[Document section Boundary: Start]

Challenges faced by e-justice

While e-justice has proven to be beneficial in the administration of law and access to justice it possesses limitations. Those that have been using the system acknowledge that they face hurdles which require constant investment of time and resources for improvement.

A first challenge especially for the African region and many developing countries is the issue of digital divide. Many countries in Africa and the developing world possess inadequate information and communication technology (ICT) infrastructure that hinders citizens to access the e-justice system. E-justice is widely dispersed in the African region and the developing world. For example, figures released by World Internet Stats in March 2020 reveal that internet penetration in Africa varies largely from one country to another. Kenya ranks the top with 87.2% internet accessibility while South Sudan is at the bottom with 7.9 % internet accessibility. The rest of the countries are in between with most ranking below 50 % internet accessibility.

The accessibility challenge can be coupled with issue of ICT illiteracy. Furthermore, from an environmental justice perspective, ICTs and e-justice can be a luxury for many underprivileged and poor people/communities who cannot afford the technology meaning they will miss out on the e-justice system and consequently be denied access to justice. From interviews conducted by the Environmental Justice Project in EU in 2003 – 2004, 97 % of the practitioners and NGOs interviewed in England and Wales mentioned that there is no access to justice in civil cases. While this is true for access to justice in traditional court settings, one can imagine more challenges that can be brought about by the e-justice system when enabling environments are still far from reality.

Another challenge is cyber security issues, protection of information and data and privacy matters still remain challenges that are yet to be addressed when justice institutions move toward the use of e-justice to administer law and access to justice.

Investing in e-justice

During the preparatory virtual conference hosted by the government of Egypt the Chief Justices have come to understand the significance and urgency of the e-justice system. This is especially true during this time of the COVID-19 pandemic when the world is told to avoid physical contact and large gatherings. Some efforts in terms of time and resources have been invested in e-justice but more is yet to be done.

Governments and international development partners including UNDP, the World Bank, UNEP and others should invest in creating enabling environments to ensure that e-justice becomes more accessible, secure and user-friendly. All partners involved should make it a priority to invest time and resources in building e-justice infrastructure, training and building the capacity of administrators of the e-justice system as well as the general public.

UNEP is among those agencies singled out above because of its work generally on environmental rule of law and more specifically on access to information, public participation in decision making and access to justice in environmental matters. These procedural rights of access to information, public participation and access to justice, which UNEP addresses are enshrined in the general principles of law, both soft and hard law. A regional convention that speaks directly to this cause is the Aarush Convention of 1998 (UNECE Convention on Access to Information, Public Participation in Decision-making and Access to Justice in Environmental Matters). The Aarush Convention addresses issues of accountability, transparency and responsiveness concerning environment matters. Furthermore, two soft law instruments, Principle 10 of the Rio Declaration of 1992 and UNEP Bali Guidelines of 2011 are dedicated to these procedural rights. Although soft law instruments are non-legally binding, they impose a very high moral standard on those it is intended for. In addition to its on-going work, it can perhaps consider adding a full programme to e-justice in environmental matters. This programme could be supported by its member states/governing body.

[Document section Boundary: End]

In the e-justice text, which country ranks lowest for internet accessibility in the March 2020 figures, and at what percentage?

[Excerpted data Boundary: Start]

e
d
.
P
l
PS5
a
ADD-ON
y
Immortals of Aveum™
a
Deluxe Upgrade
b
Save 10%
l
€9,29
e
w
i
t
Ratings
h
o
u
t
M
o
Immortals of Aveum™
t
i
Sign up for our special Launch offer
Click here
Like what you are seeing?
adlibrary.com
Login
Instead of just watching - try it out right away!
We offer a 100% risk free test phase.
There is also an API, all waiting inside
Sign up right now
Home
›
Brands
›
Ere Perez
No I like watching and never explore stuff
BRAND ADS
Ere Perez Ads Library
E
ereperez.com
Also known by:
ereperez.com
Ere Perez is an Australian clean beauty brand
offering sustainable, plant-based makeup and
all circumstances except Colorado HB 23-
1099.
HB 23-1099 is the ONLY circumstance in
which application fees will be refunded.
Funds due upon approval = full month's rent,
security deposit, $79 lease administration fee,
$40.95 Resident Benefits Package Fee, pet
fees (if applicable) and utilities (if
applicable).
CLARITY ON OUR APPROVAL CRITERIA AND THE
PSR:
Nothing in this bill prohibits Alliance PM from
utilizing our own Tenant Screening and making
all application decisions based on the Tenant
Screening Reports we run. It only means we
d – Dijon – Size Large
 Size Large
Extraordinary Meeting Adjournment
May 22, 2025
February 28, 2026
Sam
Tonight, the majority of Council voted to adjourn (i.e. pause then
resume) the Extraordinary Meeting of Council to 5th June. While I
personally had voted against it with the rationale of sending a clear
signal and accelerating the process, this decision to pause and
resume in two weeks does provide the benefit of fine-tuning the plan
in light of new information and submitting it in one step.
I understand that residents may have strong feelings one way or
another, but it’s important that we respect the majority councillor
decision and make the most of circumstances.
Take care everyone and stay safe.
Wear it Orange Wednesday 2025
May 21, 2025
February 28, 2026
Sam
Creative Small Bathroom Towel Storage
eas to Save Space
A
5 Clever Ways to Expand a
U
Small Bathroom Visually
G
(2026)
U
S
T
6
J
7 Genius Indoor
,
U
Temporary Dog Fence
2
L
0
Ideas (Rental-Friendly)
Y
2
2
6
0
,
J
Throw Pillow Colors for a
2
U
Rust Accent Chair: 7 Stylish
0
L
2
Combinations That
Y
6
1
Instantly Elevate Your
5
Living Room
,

[Excerpted data Boundary: End]

== Solution to the problem ==
South Sudan, at 7.9% internet accessibility.